Extract provided —
__________________________________________________
- Born: Dalto Roberto Medeiros 22 June 1949 (age 77)
- Origin: Niterói, RJ, Brazil
- Genres: Pop music, MPB
- Occupations: Singer and composer
- Instruments: Singing, classic guitar

= Dalto (composer) =

Dalto Roberto Medeiros, stage name Dalto (born in Niterói, Rio de Janeiro (state), 22 June 1949) is a Brazilian composer and singer.

== Biography ==
In the beginning of the 1970s, Dalto has actuated as vocalist of the Niterói's rock band Os Lobos, recording the compact Fanny by the label Top Tape. After this beginning of career, he quit the group to study to be a doctor, until graduating. In 1974, he started his solo career recording a compact for Odeon. The success however only would appear in the 1980s, precisely in 1981, with the song Bem-te-vi, in partnership with Cláudio Rabelo but sung by Renato Terra, which sold 250 thousand copies.
__________________________________________________
Source excerpt —
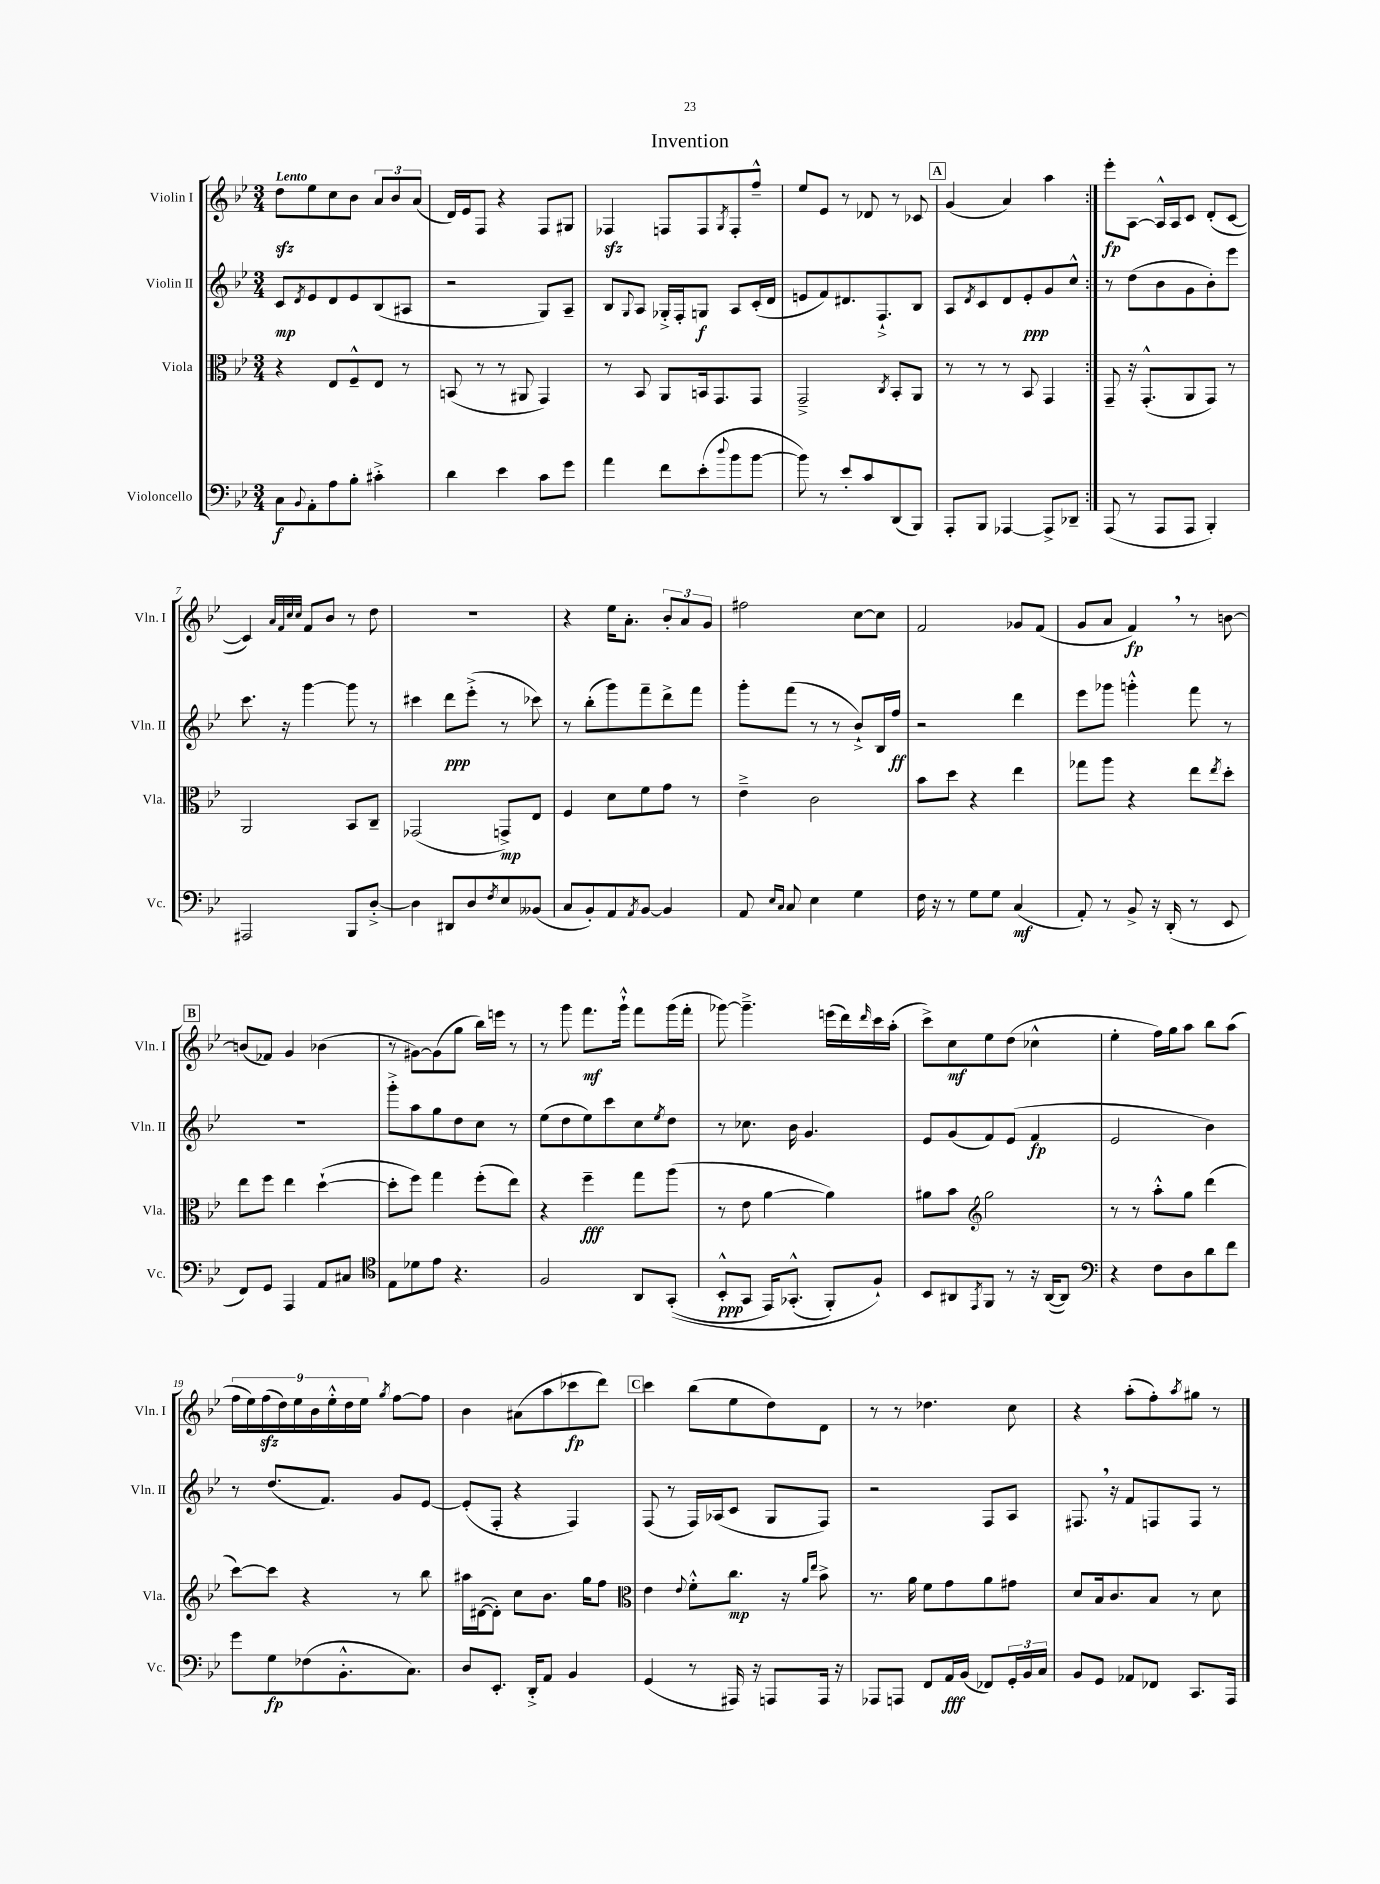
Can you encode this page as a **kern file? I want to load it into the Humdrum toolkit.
__________________________________________________
Task directions — Extend the biography of the Brazilian singer and composer Dalto, beginning after its closing sentence about the sales of "Bem-te-vi."

Result for this exercise —
In the next year, he already composing and singing, had his biggest hit, Muito Estranho, released in compact and LP record by EMI-Odeon.

Another big hit of the composer is the song "Anjo", recorded in 1983 by the group Roupa Nova, composed in partnership with Cláudio Rabello and Renato Correa.

Recently Dalto composed to the sound track of the soap opera Viver a Vida with the song "Faça um Pedido".

== Discography==
- 1974 — Leila Ly/Flash back, Odeon (Compact)
- 1982 — Muito estranho, EMI-Odeon (LP)
- 1983 — Pessoa, Dalto, EMI-Music Brasil(LP)
- 1985 — Kama Sutra, Odeon (LP)
- 1987 — Um coração em mil (Quase não dá para ser feliz), 3M (LP)
- 1994 — Guru, EMI (LP/CD)
- 1996 — Meus momentos, série EMI Music (CD 852468 2)
- 2000 — Cachorro fujão, Casa Jorge Discos (CD)
- 2003 — 2 in 1 series: Muito estranho (1982) & Pessoa, Dalto (1983), EMI Music (CD 584519 2)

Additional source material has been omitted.